[[ Given records open ]]

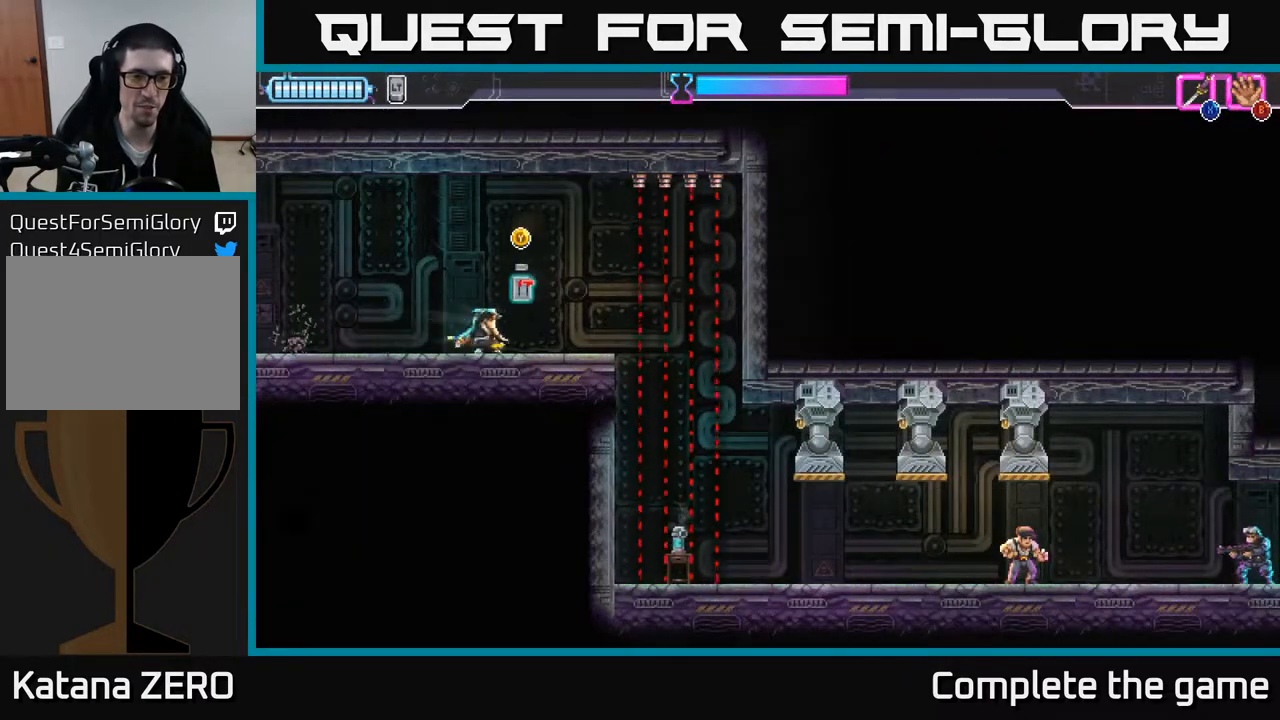
{"buttons": ["Y"], "left_stick": "center", "right_stick": "center", "events": [[67, "B", "up"], [233, "left_stick", "right"], [300, "left_stick", "center"], [450, "Y", "down"]]}
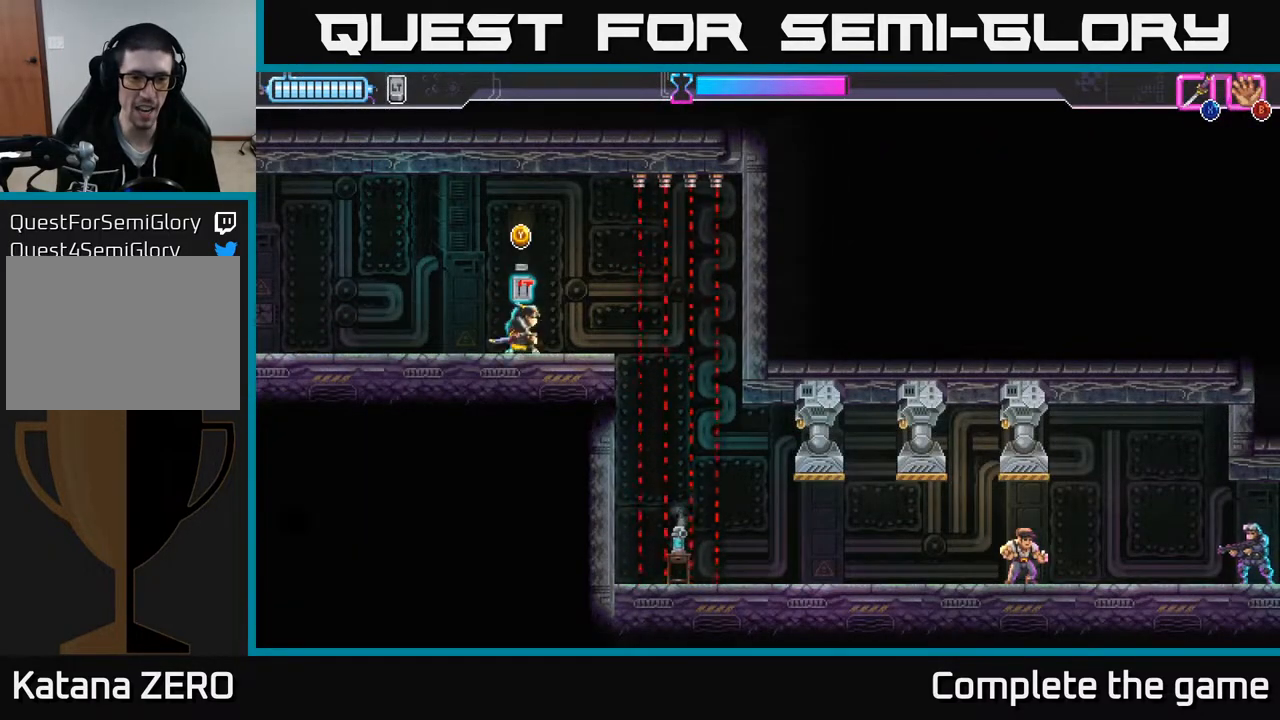
{"buttons": [], "left_stick": "right", "right_stick": "center", "events": [[17, "Y", "up"], [167, "left_stick", "right"], [250, "A", "down"], [350, "A", "up"]]}
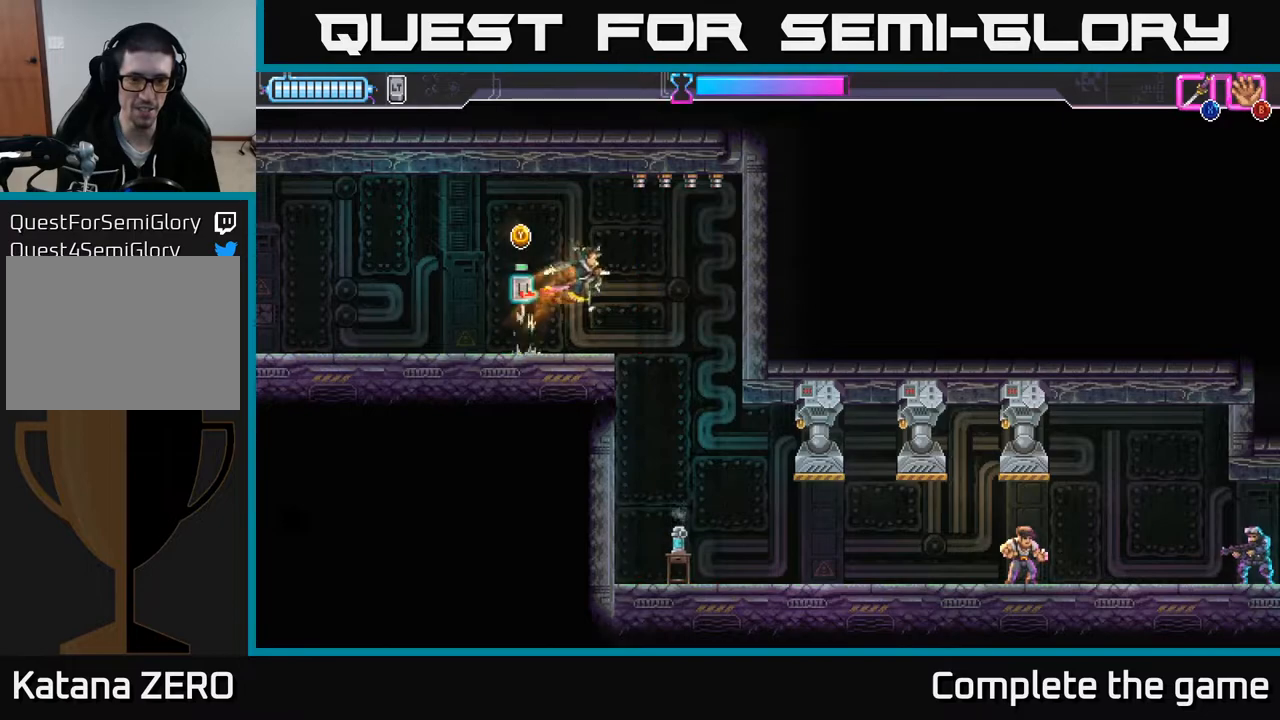
{"buttons": [], "left_stick": "down-left", "right_stick": "center", "events": [[133, "left_stick", "center"], [217, "left_stick", "down-left"]]}
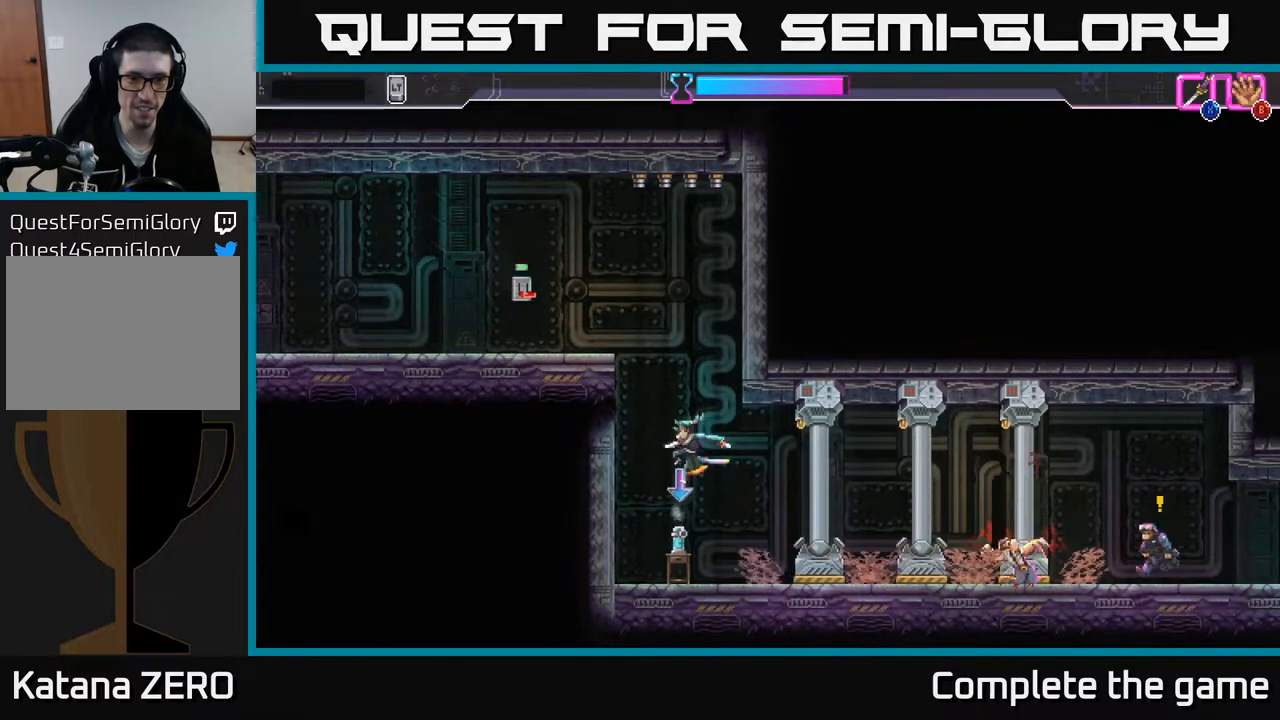
{"buttons": [], "left_stick": "right", "right_stick": "center", "events": [[67, "left_stick", "center"], [133, "B", "down"], [217, "B", "up"], [417, "left_stick", "right"]]}
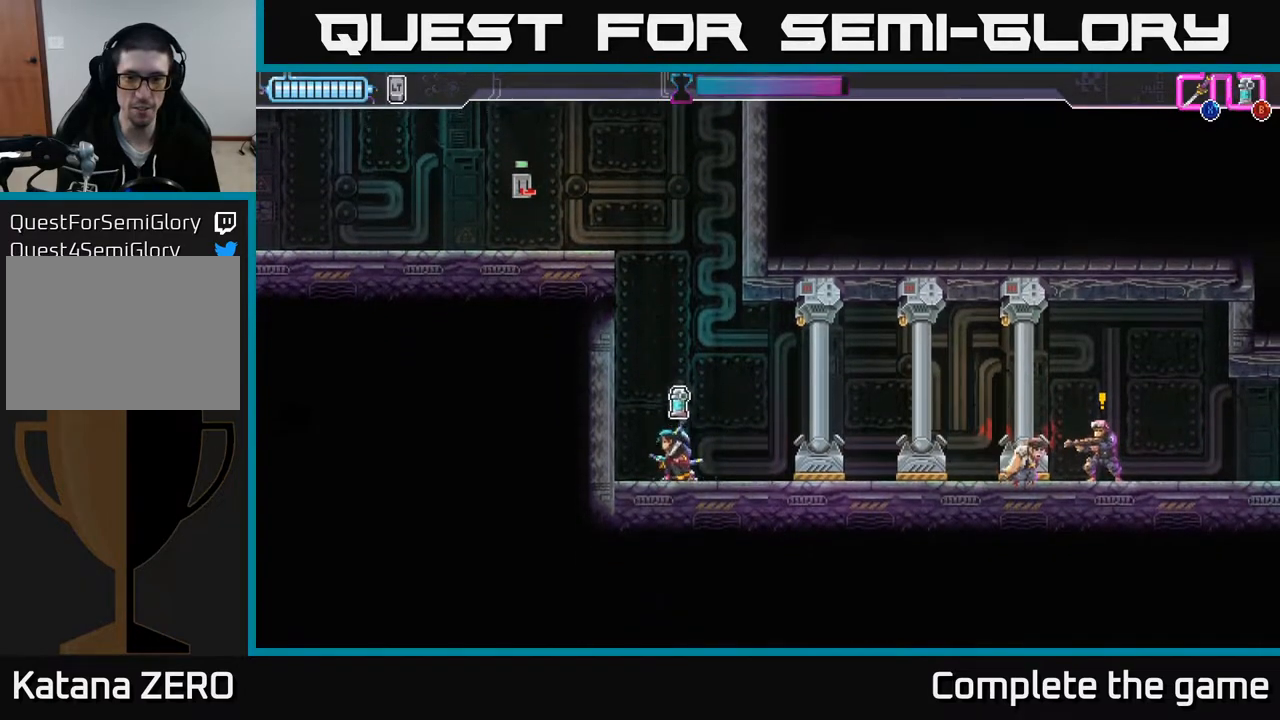
{"buttons": ["A"], "left_stick": "left", "right_stick": "center", "events": [[67, "left_stick", "center"], [383, "left_stick", "left"], [450, "A", "down"]]}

[[ Given records closed ]]

Exercise requirements | Copy out the data above to the letter, and keep every picture out of it.

Exercise solution |
{"buttons": ["Y"], "left_stick": "center", "right_stick": "center", "events": [[67, "B", "up"], [233, "left_stick", "right"], [300, "left_stick", "center"], [450, "Y", "down"]]}
{"buttons": [], "left_stick": "right", "right_stick": "center", "events": [[17, "Y", "up"], [167, "left_stick", "right"], [250, "A", "down"], [350, "A", "up"]]}
{"buttons": [], "left_stick": "down-left", "right_stick": "center", "events": [[133, "left_stick", "center"], [217, "left_stick", "down-left"]]}
{"buttons": [], "left_stick": "right", "right_stick": "center", "events": [[67, "left_stick", "center"], [133, "B", "down"], [217, "B", "up"], [417, "left_stick", "right"]]}
{"buttons": ["A"], "left_stick": "left", "right_stick": "center", "events": [[67, "left_stick", "center"], [383, "left_stick", "left"], [450, "A", "down"]]}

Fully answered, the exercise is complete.